RANDOLPH JOHN ROGERS (1825–1892)
Nydia, the Blind Flower Girl of Pompeii, 1862
Marble, 36 1/2 in. high
Signed, dated, and inscribed (on edge of base): Randolph Rogers / Rome 1862
RECORDED: Millard F. Rogers, Randolph Rogers: American Sculptor in Rome (Amherst: University of Massachusetts Press, 1971), p. 201, as owned by William H. Gerdts
EX COLL.: William H. Gerdts, New York, early 1960s until 2014
Randolph John Rogers, barely past his student years, revealed a formidable talent and a keen insight into American taste when he created an icon of nineteenth-century American visual culture. He began to model Nydia, the Blind Flower Girl of Pompeii, his most famous artwork, in Italy before his return trip to America in 1854. Lorado Taft, writing in 1903, described Nydia as “so well-known as scarcely to require description” (Lorado Taft, The History of American Sculpture [New York: The MacMillan Co., 1903, 1924], p. 160). Along with Ruth Gleaning, another of Rogers’s best-known works, Nydia represented Rogers at the Philadelphia Centennial Exposition in 1876, lent by the same patron who later donated both statues to The Metropolitan Museum of Art in 1899.
Nydia, the Blind Flower Girl of Pompeii was produced in multiples, both in a full-size 45-inch high version and in the present reduced version. Wayne Craven called Nydia “a symbol of its era” (Wayne Craven, “Images of a Nation in Wood, Marble and Bronze: American Sculpture from 1776 to 1900,” in 200 Years of American Sculpture, exhib. cat. [New York: Whitney Museum of American Art, 1976], p. 43), while William Gerdts identified it as “the most popular of full-length sculptures by an American artist” (William Gerdts, American Neo-Classical Sculpture , p. 34). Gerdts himself once owned the present sculpture.
The subject of Nydia, the Blind Girl of Pompeii derived from an episode in Sir Edward Bulwer Lytton’s wildly successful 1834 novel, The Last Days of Pompeii. In Lytton’s account, Nydia was a blind Greek slave girl of mysterious, but probably noble, origin, bound in servitude in Pompeii. Involved in a romantic triangle with Glaucus, who had freed her from a brutal master, only to give her to his love, Ione, Nydia risked her life to save Glaucus and Ione during the fatal eruption. Attempting to lead the pair out of the doomed city, Nydia became separated from them. Rogers depicted her at this moment in Lytton’s tale:
At length it occurred to Nydia, that as it had been resolved to seek the seashore for escape, her most probable chance of rejoining her companions would be to persevere in that direction. Guiding her steps, then, by the staff which she always carried, she continued, with incredible dexterity, to avoid the masses of ruin that encumbered her path—to thread the streets—and unerringly (as blessed was that accustomed darkness, so afflicting in ordinary life!) to take the nearest direction to the sea-side.

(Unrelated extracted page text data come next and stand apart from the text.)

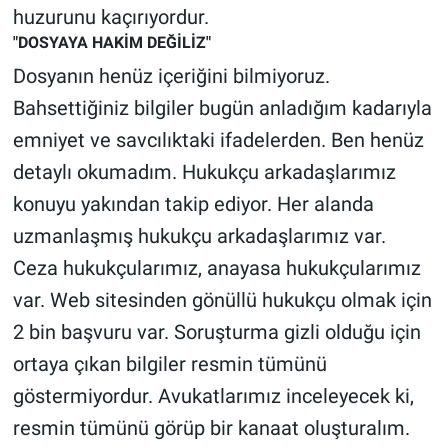
huzurunu kaçırıyordur.
Yerel Yaşam
"DOSYAYA HAKİM DEĞİLİZ"
Canlı Yayın
Dosyanın henüz içeriğini bilmiyoruz.
Bahsettiğiniz bilgiler bugün anladığım kadarıyla
emniyet ve savcılıktaki ifadelerden. Ben henüz
detaylı okumadım. Hukukçu arkadaşlarımız
konuyu yakından takip ediyor. Her alanda
uzmanlaşmış hukukçu arkadaşlarımız var.
Ceza hukukçularımız, anayasa hukukçularımız
var. Web sitesinden gönüllü hukukçu olmak için
2 bin başvuru var. Soruşturma gizli olduğu için
ortaya çıkan bilgiler resmin tümünü
göstermiyordur. Avukatlarımız inceleyecek ki,
resmin tümünü görüp bir kanaat oluşturalım.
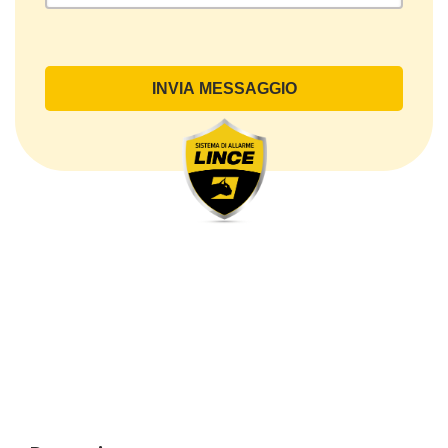
Oggetto del Trattamento
Il Trattamento ha a oggetto esclusivamente dati
direttamente comunicati dal Cliente, ed in particolare
dati personali comuni (dati identificativi e
di contatto, così come altri dati necessari ai fini della
fatturazione, come l’indirizzo). Con riferimento a
questi ultimi, cogliamo l’occasione per
sottolineare che i dati delle persone fisiche sono
sempre qualificati come personali, mentre le persone
giuridiche sono in via generale escluse
dal campo di applicazione del GDPR (artt. 1 e 4 del
GDPR).
Il Cliente- Persona giuridica potrebbe tuttavia aver
indicato nel modulo di inserimento Cliente dati
identificativi di persone fisiche operanti
all’interno della propria struttura organizzativa: se
questi dati rendono una persona fisica identificata o
identificabile (per esempio:
nome.cognome@azienda.it), saranno trattati da
LINCE ITALIA come dati personali.
Alcuni segmenti dell’attività richiesta potrebbero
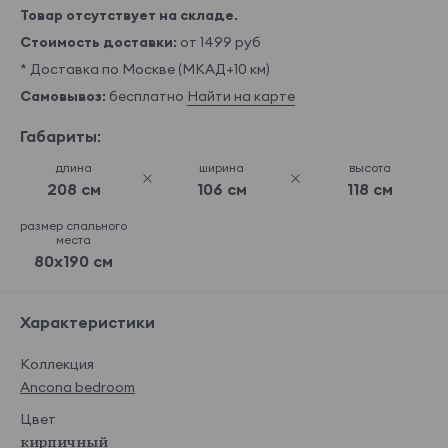
Товар отсутствует на складе.
Стоимость доставки:
от 1499 руб
* Доставка по Москве (МКАД+10 км)
Самовывоз:
бесплатно
Найти на карте
Габариты:
длина
ширина
высота
208 см
106 см
118 см
размер спального
места
80x190 см
Характеристики
Коллекция
Ancona bedroom
Цвет
кирпичный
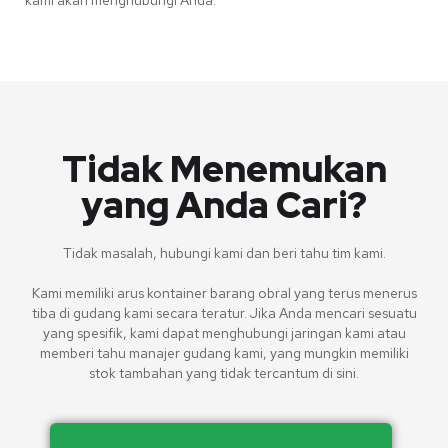
Tidak Menemukan
yang Anda Cari?
Tidak masalah, hubungi kami dan beri tahu tim kami.
Kami memiliki arus kontainer barang obral yang terus menerus
tiba di gudang kami secara teratur. Jika Anda mencari sesuatu
yang spesifik, kami dapat menghubungi jaringan kami atau
memberi tahu manajer gudang kami, yang mungkin memiliki
stok tambahan yang tidak tercantum di sini.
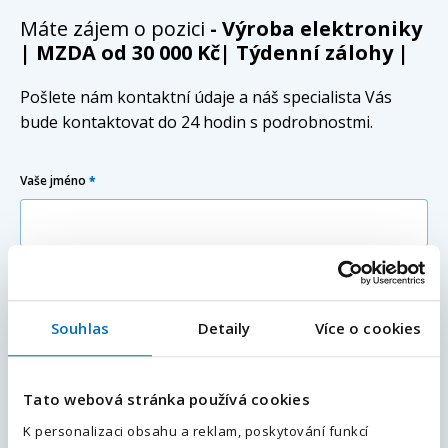
Máte zájem o pozici
- Výroba elektroniky
| MZDA od 30 000 Kč| Týdenní zálohy |
Pošlete nám kontaktní údaje a náš specialista Vás
bude kontaktovat do 24 hodin s podrobnostmi.
Vaše jméno
*
Vaše příjmení
*
Souhlas
Detaily
Více o cookies
E-mailová adresa
*
Váš e-mail
Tato webová stránka používá cookies
Váš telefon
*
K personalizaci obsahu a reklam, poskytování funkcí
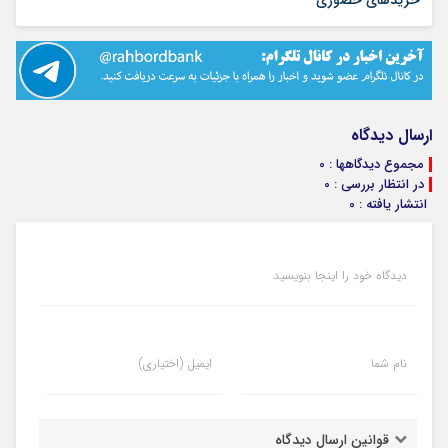
ارسال دیدگاه
مجموع دیدگاهها : 0
در انتظار بررسی : 0
انتشار یافته : 0
دیدگاه خود را اینجا بنویسید
نام شما
ایمیل (اختیاری)
قوانین ارسال دیدگاه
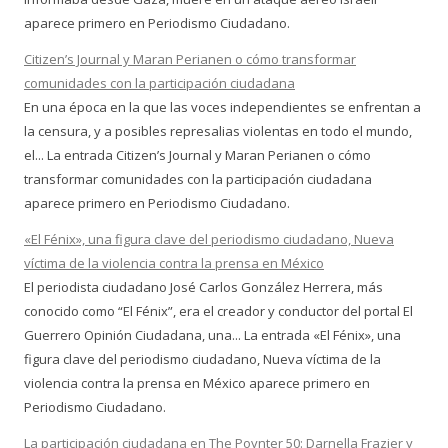
aparece primero en Periodismo Ciudadano.
Citizen’s Journal y Maran Perianen o cómo transformar
comunidades con la participación ciudadana
En una época en la que las voces independientes se enfrentan a
la censura, y a posibles represalias violentas en todo el mundo,
el... La entrada Citizen’s Journal y Maran Perianen o cómo
transformar comunidades con la participación ciudadana
aparece primero en Periodismo Ciudadano.
«El Fénix», una figura clave del periodismo ciudadano, Nueva
víctima de la violencia contra la prensa en México
El periodista ciudadano José Carlos González Herrera, más
conocido como “El Fénix”, era el creador y conductor del portal El
Guerrero Opinión Ciudadana, una... La entrada «El Fénix», una
figura clave del periodismo ciudadano, Nueva víctima de la
violencia contra la prensa en México aparece primero en
Periodismo Ciudadano.
La participación ciudadana en The Poynter 50: Darnella Frazier y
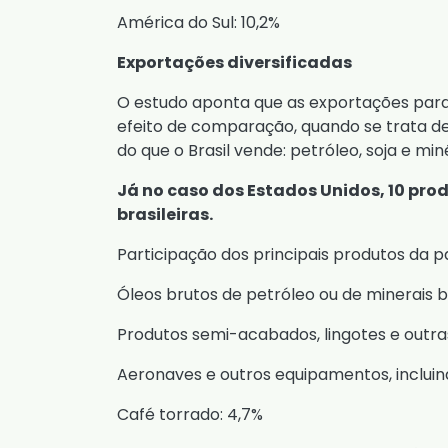
América do Sul: 10,2%
Exportações diversificadas
O estudo aponta que as exportações para 
efeito de comparação, quando se trata d
do que o Brasil vende: petróleo, soja e miné
Já no caso dos Estados Unidos, 10 pr
brasileiras.
Participação dos principais produtos da 
Óleos brutos de petróleo ou de minerais b
Produtos semi-acabados, lingotes e outras
Aeronaves e outros equipamentos, incluin
Café torrado: 4,7%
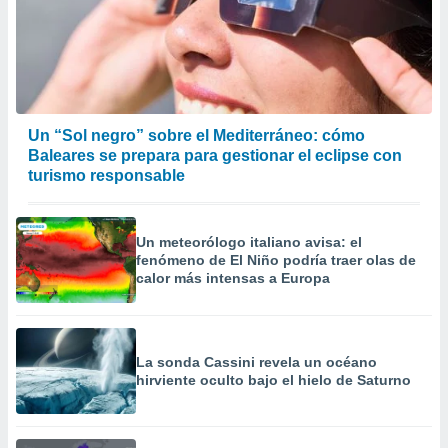
Un “Sol negro” sobre el Mediterráneo: cómo
Baleares se prepara para gestionar el eclipse con
turismo responsable
Un meteorólogo italiano avisa: el
fenómeno de El Niño podría traer olas de
calor más intensas a Europa
La sonda Cassini revela un océano
hirviente oculto bajo el hielo de Saturno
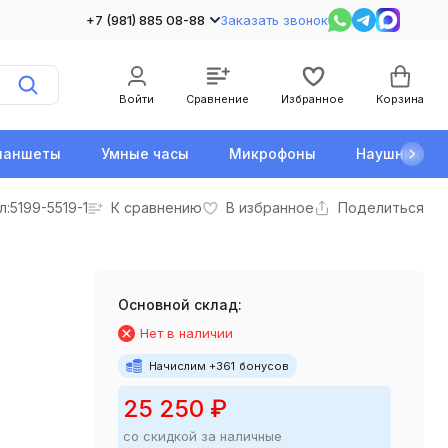
+7 (981) 885 08-88
Заказать звонок
Войти
Сравнение
Избранное
Корзина
ланшеты
Умные часы
Микрофоны
Наушники
л:
5199-5519-1
К сравнению
В избранное
Поделиться
Основной склад:
Нет в наличии
Начислим +
361
бонусов
25 250
₽
со скидкой за наличные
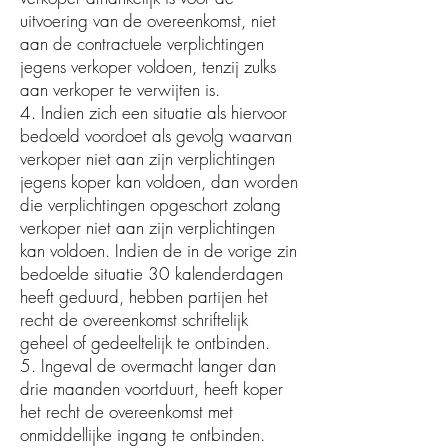
uitvoering van de overeenkomst, niet
aan de contractuele verplichtingen
jegens verkoper voldoen, tenzij zulks
aan verkoper te verwijten is.
4. Indien zich een situatie als hiervoor
bedoeld voordoet als gevolg waarvan
verkoper niet aan zijn verplichtingen
jegens koper kan voldoen, dan worden
die verplichtingen opgeschort zolang
verkoper niet aan zijn verplichtingen
kan voldoen. Indien de in de vorige zin
bedoelde situatie 30 kalenderdagen
heeft geduurd, hebben partijen het
recht de overeenkomst schriftelijk
geheel of gedeeltelijk te ontbinden.
5. Ingeval de overmacht langer dan
drie maanden voortduurt, heeft koper
het recht de overeenkomst met
onmiddellijke ingang te ontbinden.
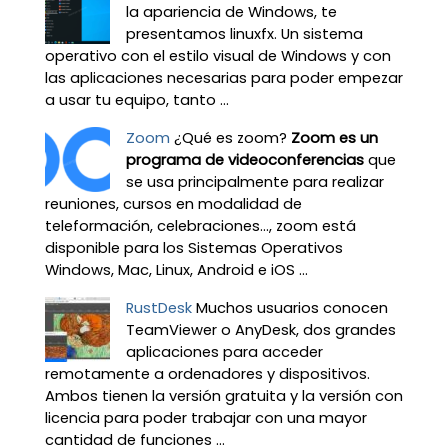
la apariencia de Windows, te
presentamos linuxfx. Un sistema
operativo con el estilo visual de Windows y con
las aplicaciones necesarias para poder empezar
a usar tu equipo, tanto ...
Zoom
¿Qué es zoom?
Zoom es un
programa de videoconferencias
que
se usa principalmente para realizar
reuniones, cursos en modalidad de
teleformación, celebraciones…, zoom está
disponible para los Sistemas Operativos
Windows, Mac, Linux, Android e iOS ...
RustDesk
Muchos usuarios conocen
TeamViewer o AnyDesk, dos grandes
aplicaciones para acceder
remotamente a ordenadores y dispositivos.
Ambos tienen la versión gratuita y la versión con
licencia para poder trabajar con una mayor
cantidad de funciones ...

The sculptor showed Nydia, ironically no more blind than all the other inhabitants of the city in the global darkness that enveloped Pompeii, but blessed with an acute sense of hearing, which Rogers indicated by the hand Nydia held to her ear to facilitate the detection of the sound of the sea. The statue was an unprecedented success. Rogers’s studio produced over 167 versions of Nydia in two sizes in the course of his career.